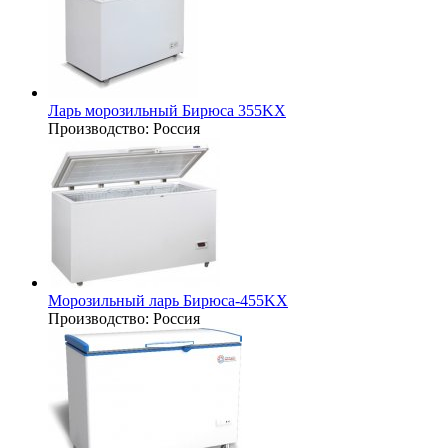
Ларь морозильный Бирюса 355KX
Производство:
Россия
Морозильный ларь Бирюса-455KX
Производство:
Россия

# # # #

PROBLEM:
Output every line of text in the material as a numbered list. Omit blank lines and the pictures.

PROBLEM SOLUTION:
1. Ларь морозильный Бирюса 355KX
2. Производство:
3. Россия
4. Морозильный ларь Бирюса-455KX
5. Производство:
6. Россия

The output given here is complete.